3 Modelle für Erwachsene und 2 für Kinder sind nur bedingt empfehlenswert (siehe Tabelle). Sie erfüllen zwar die gesetzlichen Normen, lassen aber ein kleines Spektrum an schädlichen Strahlen zum Auge durchdringen.
Fast alle Hersteller halten sich an den Suva-Standard
Diese Strahlen liegen im Bereich von 380 bis 400 Nanometer Wellenlänge. Schon vor einigen Jahren hat die Augenklinik der Universität Zürich darauf aufmerksam gemacht, dass auch diese Strahlen schädlich sind, da es sich um UV-Licht handelt. Zusammen mit der Suva wurde der Standard «UV 400» kreiert, an den sich – wie der Test zeigt – die meisten Hersteller halten.
Charlotte Remé von der Augenklinik der Universität Zürich erklärt, was mit den Augen geschehen kann, wenn die Skibrille Licht aus diesem Bereich nicht vollständig filtert. Die Strahlen können «die Hornhaut des Auges akut schädigen – sprich Schneeblindheit – und chronisch die Entstehung von grauem Star fördern». Diesem Risiko setzt sich aus, wer sich mit den bemängelten Skibrillen immer wieder über längere Zeit im Schnee aufhält.
Vor allem für Kinder kann eine ungenügende Skibrille verheerende Folgen haben. Bis zur Pubertät ist das Auge noch empfindlicher für UV-Strahlen. Eltern sollten sich also beim Skibrillenkauf für ihre Kleinen – aber auch für sich selbst – Zeit nehmen.
Die Farbe Gelb schützt nur an nebligen Tagen
Das ist offenbar selten der Fall: André Wolfensberger von der Firma John Doe , welche die Spy-Skibrillen in der Schweiz vertreibt, ist oft auf der Skipiste. Dort sieht er immer wieder Wintersportler mit Gläsern, die nicht den Lichtverhältnissen entsprechen. «Gelbe Gläser bei blauem Himmel und starker Sonneneinstrahlung sind keine Seltenheit. Wenn ich das bei Kindern sehe, tun sie mir leid.» Gelbe Gläser sind nämlich nur an nebligen Tagen geeignet (siehe unten).
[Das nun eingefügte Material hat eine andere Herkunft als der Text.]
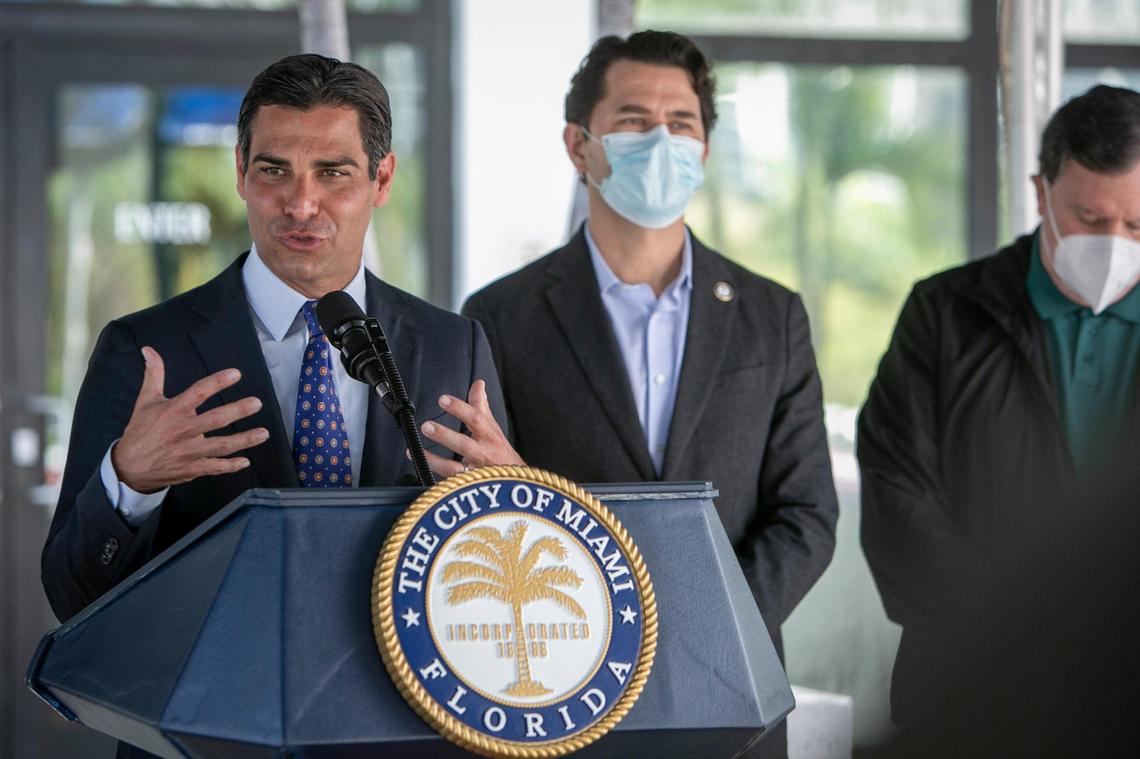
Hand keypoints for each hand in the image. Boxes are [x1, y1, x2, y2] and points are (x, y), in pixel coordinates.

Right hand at [112, 346, 269, 492]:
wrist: (128, 467)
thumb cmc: (140, 430)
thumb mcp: (145, 400)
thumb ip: (154, 374)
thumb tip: (148, 349)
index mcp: (173, 411)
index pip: (198, 392)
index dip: (217, 382)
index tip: (236, 374)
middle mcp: (183, 431)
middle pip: (215, 420)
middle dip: (238, 411)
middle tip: (257, 403)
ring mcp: (188, 452)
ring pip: (221, 446)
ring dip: (244, 440)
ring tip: (264, 433)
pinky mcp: (191, 468)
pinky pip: (215, 467)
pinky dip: (230, 466)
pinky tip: (245, 461)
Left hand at [418, 379, 523, 476]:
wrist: (513, 483)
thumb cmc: (500, 451)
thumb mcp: (493, 427)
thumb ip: (481, 405)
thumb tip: (478, 383)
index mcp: (490, 436)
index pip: (476, 419)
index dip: (460, 408)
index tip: (443, 400)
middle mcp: (483, 453)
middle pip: (464, 445)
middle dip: (445, 435)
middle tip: (426, 426)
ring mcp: (475, 472)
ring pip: (454, 468)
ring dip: (434, 459)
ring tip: (415, 450)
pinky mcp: (466, 486)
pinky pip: (449, 482)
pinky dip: (435, 474)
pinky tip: (420, 464)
Auf die Resultate des Tests reagieren die Hersteller unterschiedlich. Die Firma Marcolin, zuständig für die Marke Rod in der Schweiz, hat zum Test keine Stellung genommen.
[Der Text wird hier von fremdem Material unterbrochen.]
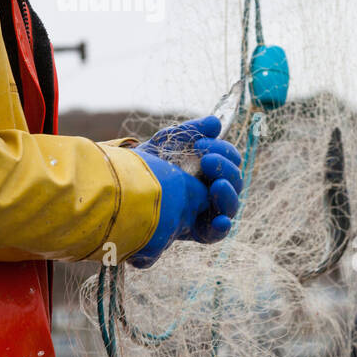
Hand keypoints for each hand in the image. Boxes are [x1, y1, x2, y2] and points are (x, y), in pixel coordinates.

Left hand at [129, 116, 242, 268]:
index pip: (230, 160)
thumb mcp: (168, 142)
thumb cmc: (148, 162)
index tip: (200, 143)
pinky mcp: (197, 232)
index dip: (223, 151)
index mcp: (210, 169)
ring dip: (227, 194)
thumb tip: (216, 122)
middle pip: (234, 181)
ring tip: (217, 185)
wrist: (122, 184)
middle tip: (205, 159)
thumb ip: (192, 131)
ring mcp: (207, 212)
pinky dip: (222, 227)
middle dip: (224, 168)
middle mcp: (212, 190)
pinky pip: (217, 233)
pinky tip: (220, 220)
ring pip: (230, 206)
Bei Alpina und Uvex verweist man auf die – nicht sehr strengen – Gesetze und Normen, die eingehalten würden: Bis 380 Nanometer filtern die Brillen jegliche Strahlung aus. Alpina schreibt aber im Prospekt, der bei jeder Brille mitgeliefert wird: «100 % UV-A-, -B-, -C-Schutz bis 400 Nanometer.» Alpina meint dazu, die entsprechende Norm erlaube eine kleine Toleranz, die bei den betreffenden Brillen nicht überschritten werde. Im saldo-Test gab es aber bei den drei untersuchten Alpina-Skibrillen nur beim teuersten Modell nichts zu bemängeln.